One might ask why? Why is it that the left wants, as a reaction, to curtail AI? It is ideological - assuming all businesses are bad by default. And also status quo preservation.

piva00

3 hours ago

> Its the reverse. Most businesses exist to serve consumer needs. The state comes in and tries to regulate because of possible externalities caused by the business.

I agree, I should have phrased it as "big business" instead of just business, it's my mistake to not have been clear about that.

> The fact that businesses serve real demand of consumers means that most businesses don't go twards bad or show no empathy. It is in their interest to please the consumers. Ultimately the way you might see it is ideological.

Which leads me to this point, where I believe a lot of smaller to medium-sized businesses do need to provide good products for consumers to keep their edge. Where this starts to frail is when a business is too big, too detached from any controls, and instead starts to be the tail wagging the dog.

> The pushback against AI crucially misses the point that people actually want to use AI and their actual preference is such. What the left does here is assume (like you did) that by default, AI companies are bad and require regulation and pushback and they do it to an extent that is detrimental for everyone except the elites.

I don't disagree that people actually want to use AI, I do it and the tools have a lot of value. I disagree that big AI companies are not going to turn "bad" when given enough power, and I didn't mention regulation at all at this point, I said "caution, and planning".

> One might ask why? Why is it that the left wants, as a reaction, to curtail AI? It is ideological - assuming all businesses are bad by default. And also status quo preservation.

It's ideological, and dogmatic, which is why I disagree with the current position of the left for pushing back extremely without giving other avenues on how to develop it. I don't agree at all with pushing back without taking into account the reality: these tools are here to stay, their uses are still being discovered, we will settle into a new reality.

rapsey

8 hours ago

> A completely theoretical pro-business political body would remove any and all obstacles to business: environmental regulations, labour protection, taxation, financial oversight, so on and so forth, I believe we can agree that such move would be detrimental to society at large while making businesses extremely rich, right?

This assumes that all obstacles and regulations are to the benefit of the environment and people and that the regulation results in intended consequences.

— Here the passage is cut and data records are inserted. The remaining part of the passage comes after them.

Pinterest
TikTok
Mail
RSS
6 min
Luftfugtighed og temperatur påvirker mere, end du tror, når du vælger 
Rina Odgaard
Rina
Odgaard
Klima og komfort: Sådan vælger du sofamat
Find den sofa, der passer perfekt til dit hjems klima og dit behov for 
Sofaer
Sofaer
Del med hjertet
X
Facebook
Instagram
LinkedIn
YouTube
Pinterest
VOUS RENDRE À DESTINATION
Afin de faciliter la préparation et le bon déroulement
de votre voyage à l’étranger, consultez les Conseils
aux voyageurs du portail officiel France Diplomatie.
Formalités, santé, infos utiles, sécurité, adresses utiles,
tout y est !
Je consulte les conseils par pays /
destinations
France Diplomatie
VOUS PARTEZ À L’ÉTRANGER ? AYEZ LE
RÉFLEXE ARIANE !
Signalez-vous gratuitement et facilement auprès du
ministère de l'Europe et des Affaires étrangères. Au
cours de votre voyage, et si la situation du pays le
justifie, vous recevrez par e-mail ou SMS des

In modern western countries regulation is very often ideological and actively harms the populace and economy. Case in point Germany and their green and anti nuclear hysteria, which resulted in total reliance on coal.

piva00

8 hours ago

Which is why I exactly pointed out that "finding the line" should be a iterative process, it's just natural the pendulum will swing for correcting past mistakes.

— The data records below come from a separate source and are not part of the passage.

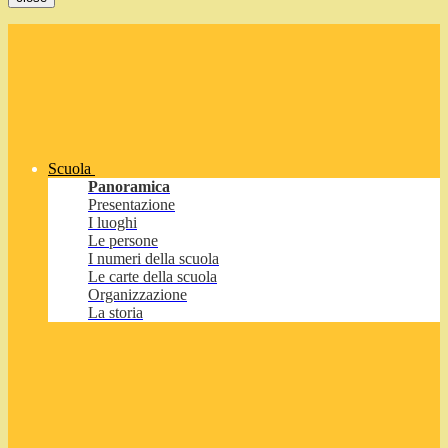
Scuola
Panoramica
Presentazione
I luoghi
Le persone
I numeri della scuola
Le carte della scuola
Organizzazione
La storia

I don't know why you assumed I'm stating as if finding where these regulations lie to be a static thing, I thought I left a lot of nuance so this tired line wouldn't be played against the core of my argument... I didn't assume the current regulations are perfect, nor that there can be a perfect line, but that the process of finding this should exist, and that the answer will never lie in either extreme.

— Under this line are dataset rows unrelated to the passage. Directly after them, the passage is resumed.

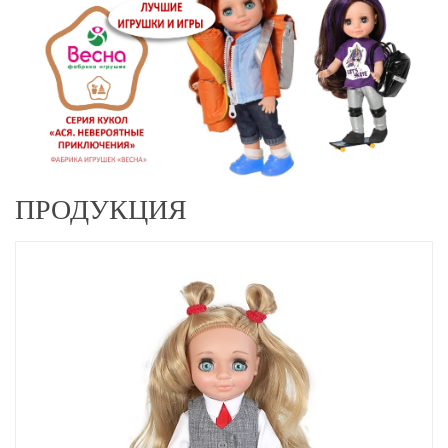
ПРОДУКЦИЯ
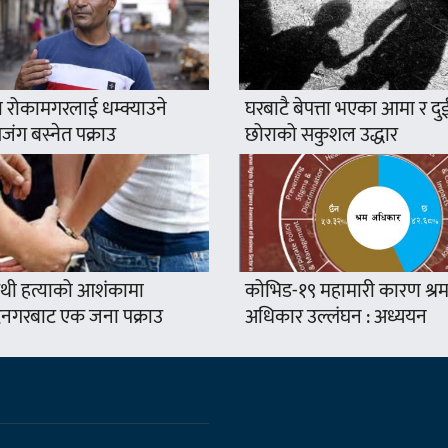
 रोकामगरलाई धम्क्याउने
घरबाटै बेपत्ता भएका आमा र दु
ंग बस्नेत पक्राउ
छोराको सकुशल उद्धार
थी हत्याको आशंकामा
कोभिड-१९ महामारी कारण श्र
द्रनगरबाट एक जना पक्राउ
अधिकार उल्लंघन : अध्ययन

Hope it's even clearer now.

Edit: and also, "ideological" is a non-sequitur, even the criticism of it as you've done is ideological in nature...

rapsey

7 hours ago

[flagged]

piva00

7 hours ago

Thought-terminating clichés are quite boring, and don't foster any discussion, I'd like to see more thought instead so curiosity could live and perhaps this comment thread could go somewhere where we both give into each other's argument but alas seems it's not possible to extract that from you, only tiresome one-liner platitudes.

It is sad though, this is the kind of discussion I do enjoy having with clever people.